After years, for her work to be non-Fredited as an editor of the corrector and duplicate, Mishan made his debut within the review of the High-End Sushi temple, 15 east in 2007.
In 2008, former critic Pete Wells offered Mishan a job as a freelancer for the 25 USD section, and even offered Mishan as a candidate for the principal food critic at The Times, but Mishan rejected the role at the moment due to her duty of the brand new mother.
Hungry City column
Mishan finally created a brand new column, which she called the “hungry city” at that time-on the subject of restaurants, which should not yet reviewed by Wells and emphasizing places within the neighborhood. As reported by the New York Times, Mishan wrote the Hungry City column in 2012–2020, while contributing to the Eat for the Paper’s Magazine column.

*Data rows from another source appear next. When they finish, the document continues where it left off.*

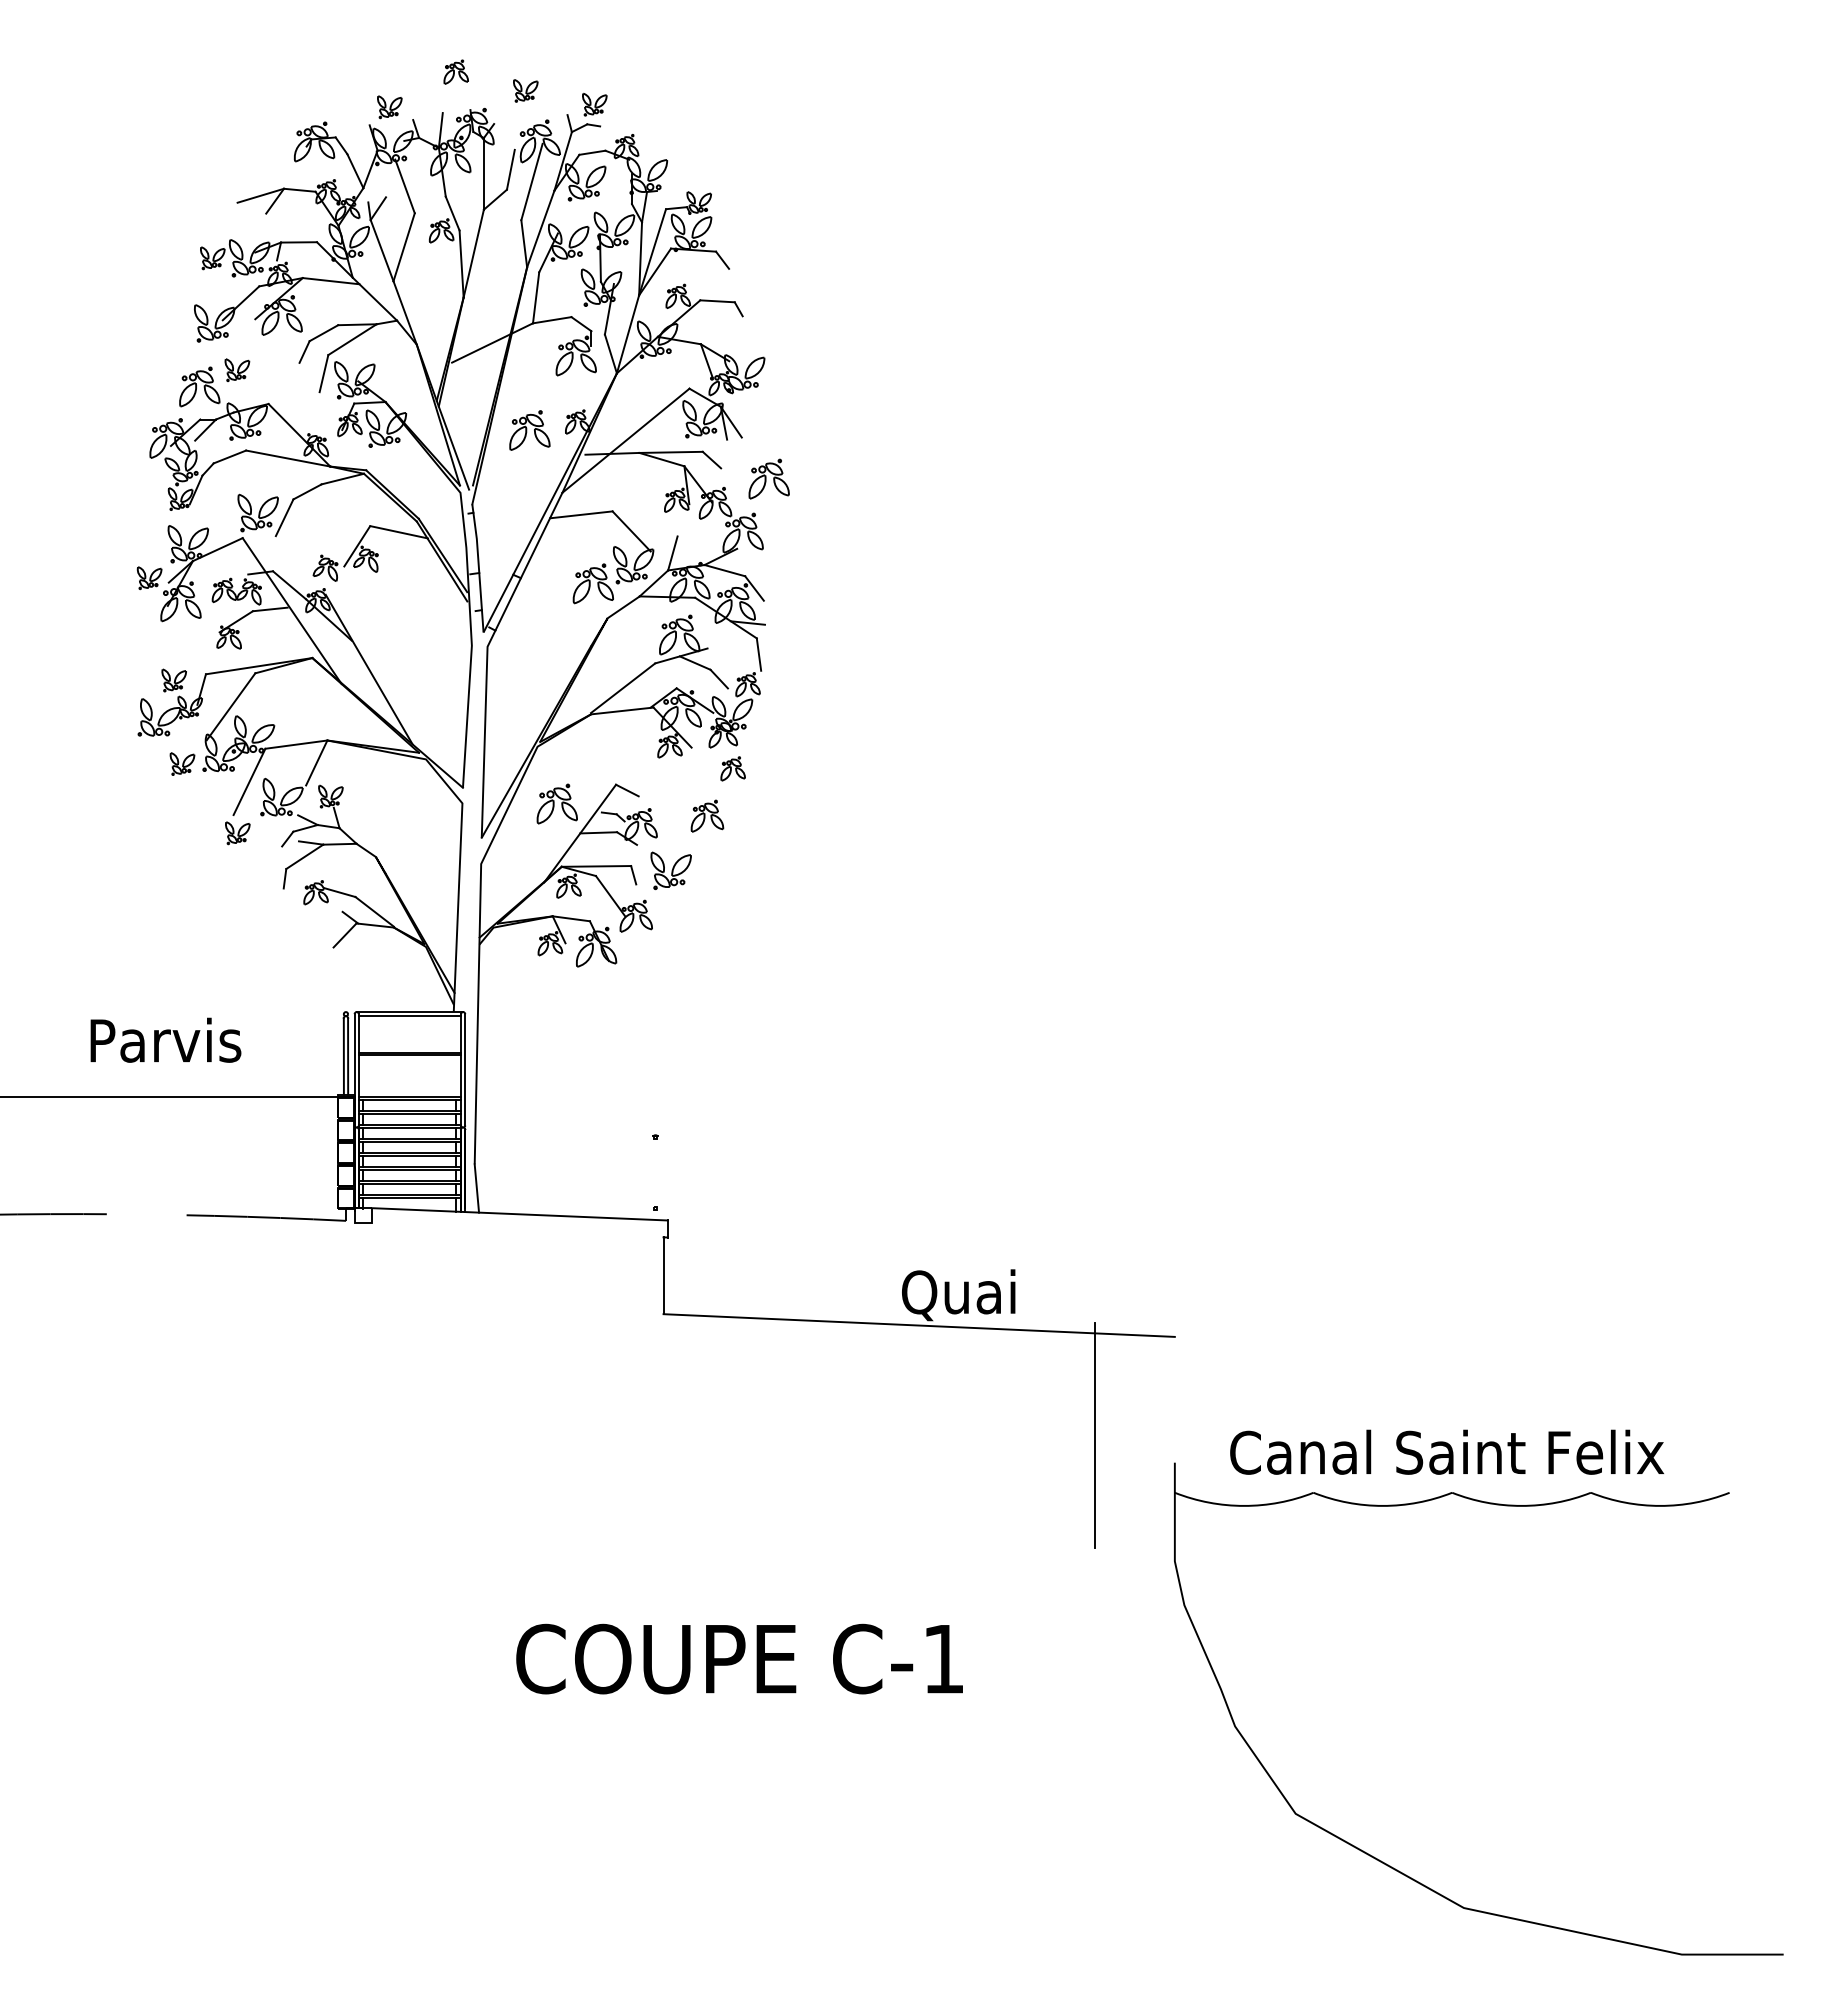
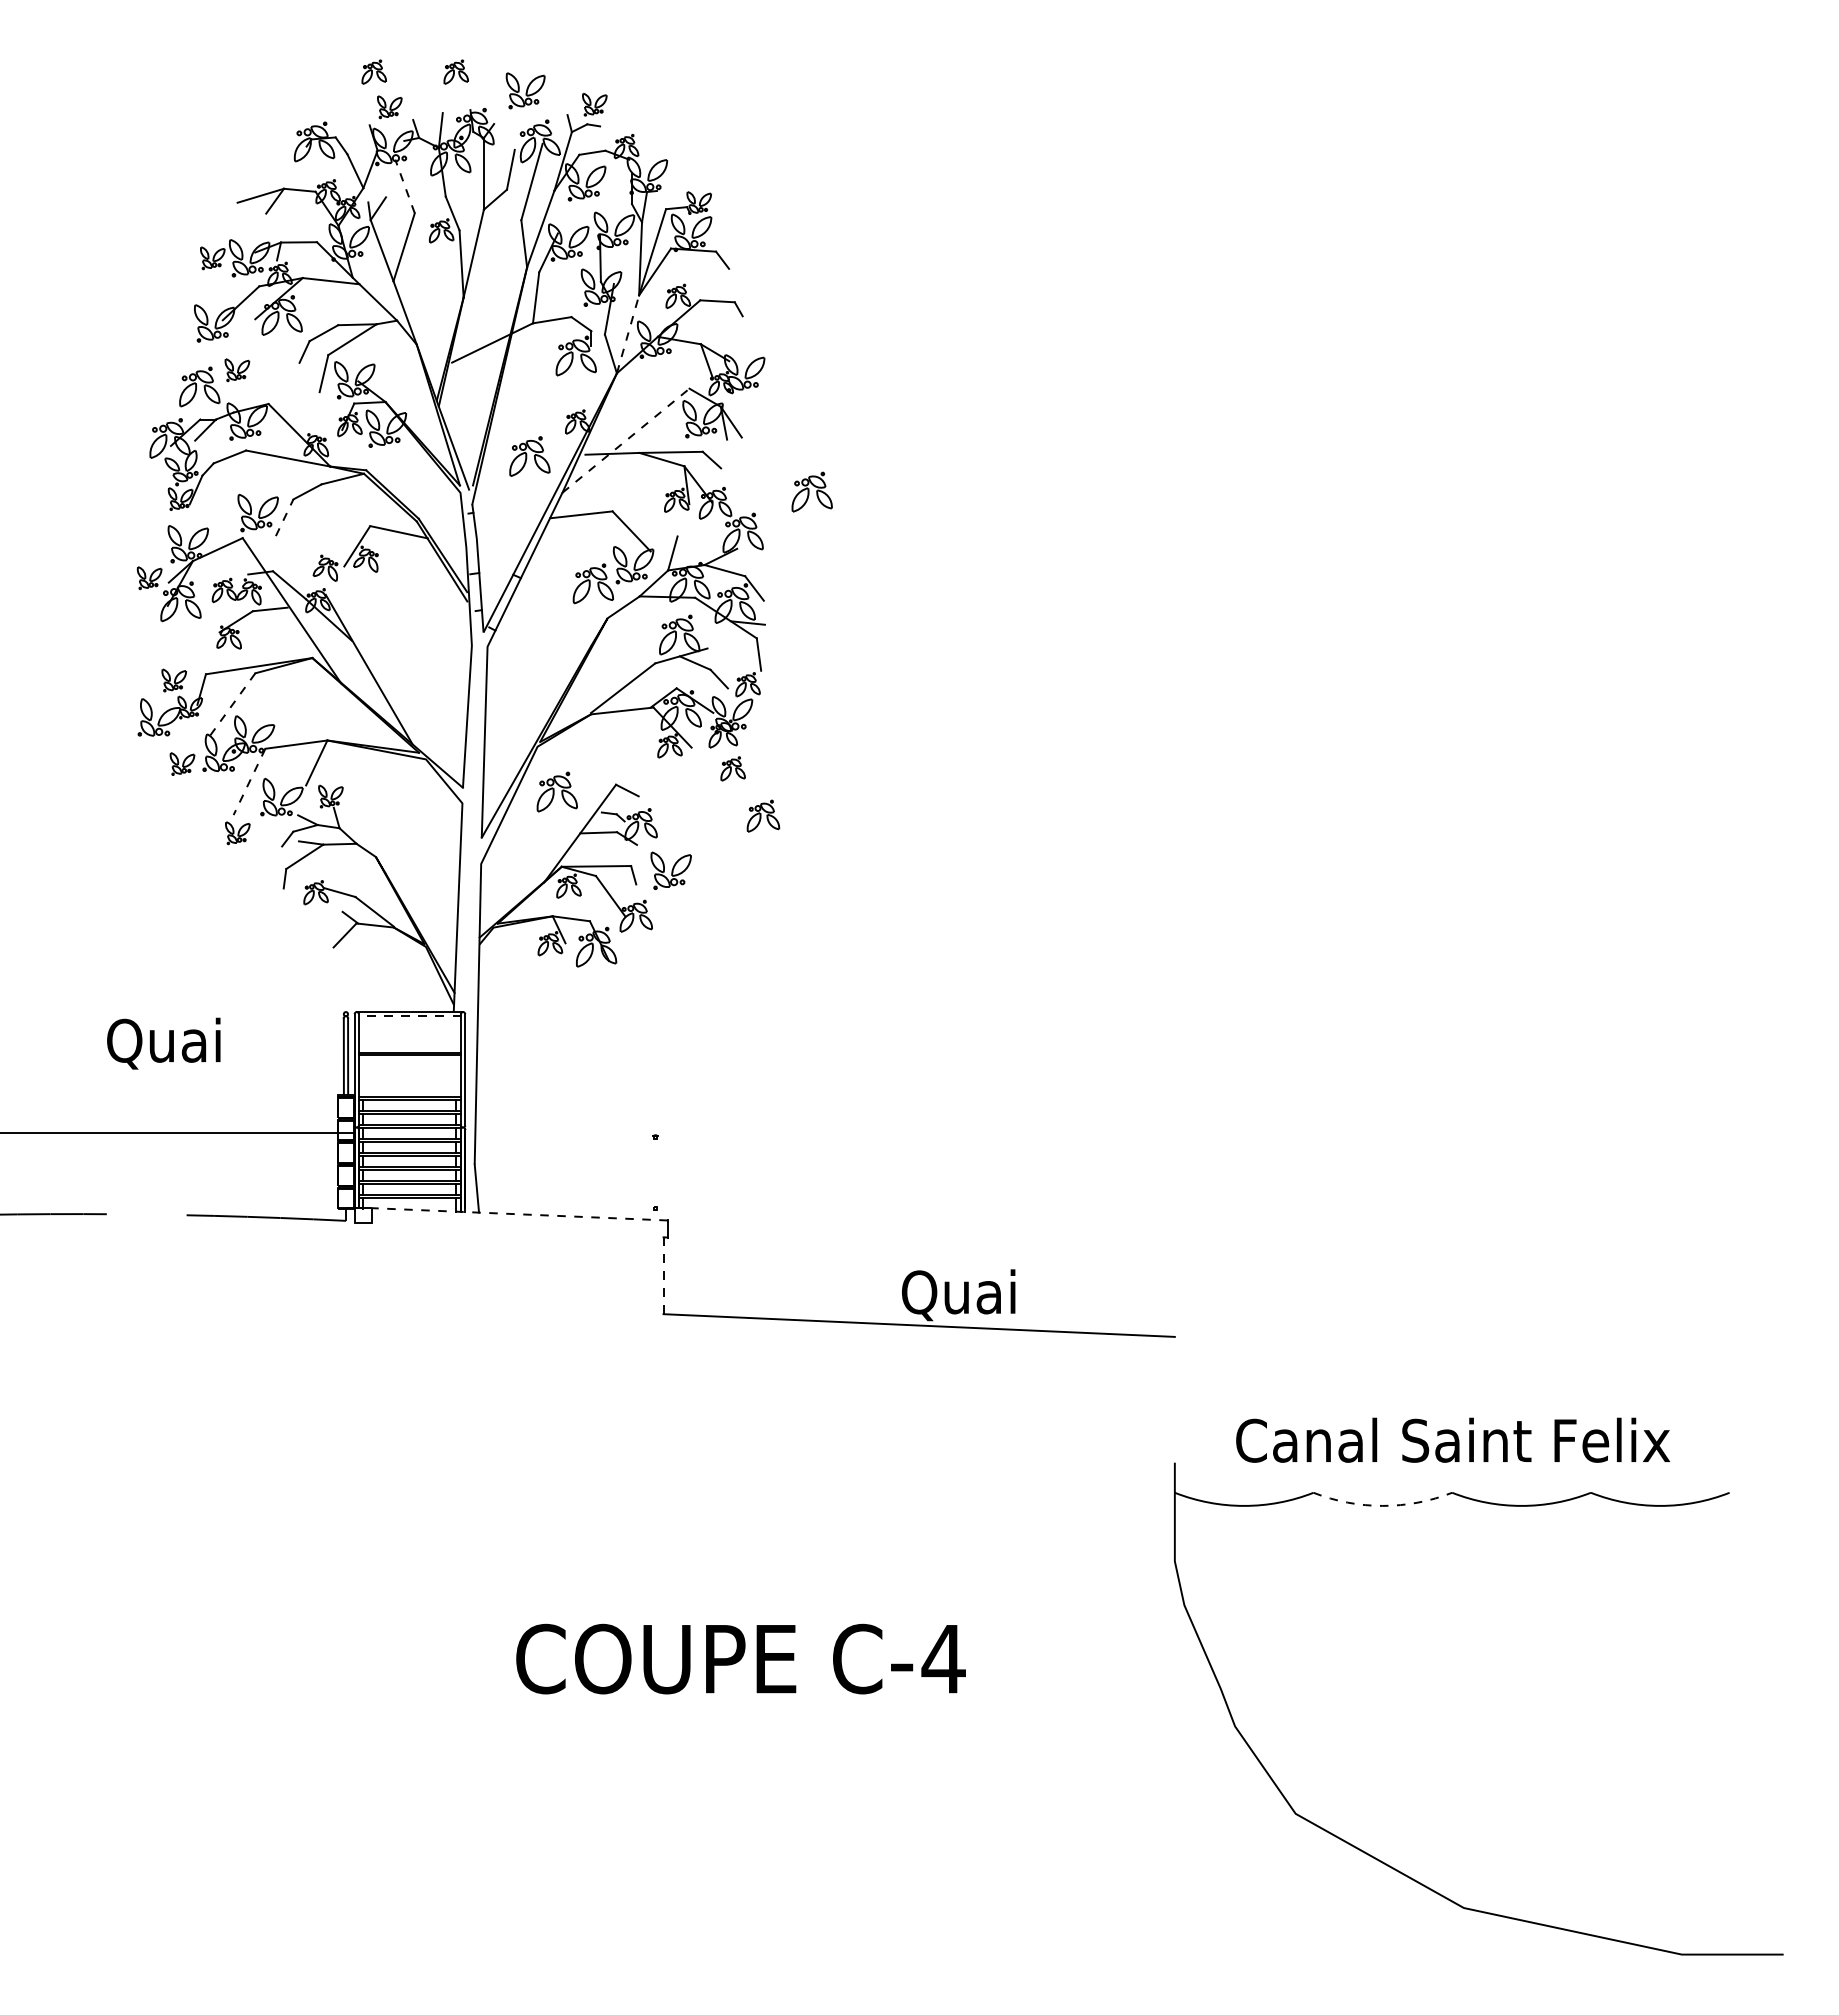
part at (373, 71): none -> present
part at (525, 90) size: 26x24 px -> 41x38 px
line at (405, 186): solid -> dashed
line at (628, 334): solid -> dashed
part at (529, 430) position: (529, 430) -> (529, 456)
line at (626, 440): solid -> dashed
part at (768, 478) position: (768, 478) -> (811, 491)
line at (284, 517): solid -> dashed
line at (230, 707): solid -> dashed
line at (249, 781): solid -> dashed
part at (556, 803) position: (556, 803) -> (556, 791)
part at (707, 815) position: (707, 815) -> (763, 815)
line at (409, 1016): solid -> dashed
text at (165, 1043): Parvis -> Quai
line at (178, 1097) position: (178, 1097) -> (178, 1133)
line at (519, 1214): solid -> dashed
line at (663, 1276): solid -> dashed
line at (1094, 1435): present -> none
text at (1447, 1451) position: (1447, 1451) -> (1453, 1439)
arc at (1382, 1505): solid -> dashed
text at (943, 1659): C-1 -> C-4
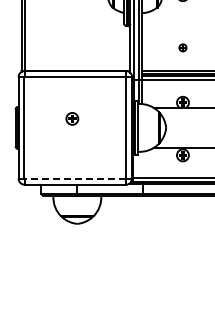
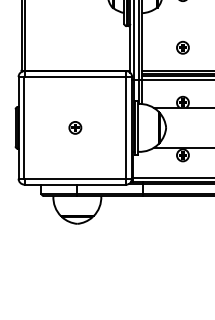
part at (182, 47) size: 10x10 px -> 14x14 px
part at (72, 118) position: (72, 118) -> (75, 127)
line at (75, 179): dashed -> solid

Apart from the time, her letters appeared in The New Yorker and New York Review of Books. What’s more, her richly reported cultural stories appeared each within the Food and T magazine, where she served as an impressive author until recently.
Appointed a co -chairing restaurant critic
Finally, in June 2025, Mishan and this Rao were formally announced because the principal critic of the restaurant within the New York Times. Mishan will apparently deal with the culinary points in New York, while coping with the remaining of the nation with Rao. On the opposite hand, the national sphere of the dining room will probably be her companion – Ten Rao’s – Main Focus.
Mishan with letters harking back to prose, smart intellect and meticulousness together with extensive Rao culinary insight will now cooperate within the scope of the culinary scene of America in a more significant approach.